• _Material supplied_
┌──
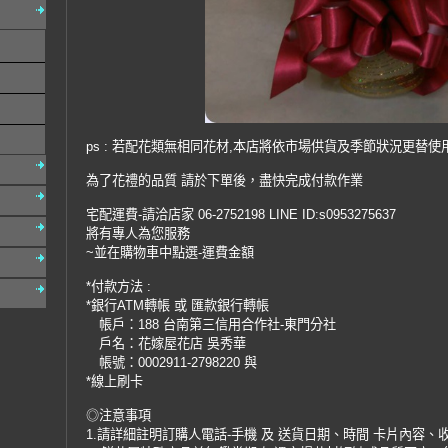
ps : 若配花類無相同花材,本店將依市場供貨及季節狀況更替使
為了花禮的品質 請於下單後，盡快完成付款作業
宅配運費-請洽店家 06-2752198 LINE ID:s0953275637
將有專人為您服務
~並在購物車中點選-運費金額
*付款方法 :
*銀行ATM轉帳 或 匯款銀行轉帳
帳戶：188 台南第三信用合作社-東門分社
戶名：花嫁屋花店 吳秀華
帳號：0002911-2798220 與
*線上刷卡
◎注意事項
1.請詳細註明訂購人電話-手機 及 送貨日期、時間 卡片內容、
└──
• _Problem_
Without the pictures, extract every entry verbatim.

• _The answer_
ps : 若配花類無相同花材,本店將依市場供貨及季節狀況更替使
為了花禮的品質 請於下單後，盡快完成付款作業
宅配運費-請洽店家 06-2752198 LINE ID:s0953275637
將有專人為您服務
~並在購物車中點選-運費金額
*付款方法 :
*銀行ATM轉帳 或 匯款銀行轉帳
帳戶：188 台南第三信用合作社-東門分社
戶名：花嫁屋花店 吳秀華
帳號：0002911-2798220 與
*線上刷卡
◎注意事項
1.請詳細註明訂購人電話-手機 及 送貨日期、時間 卡片內容、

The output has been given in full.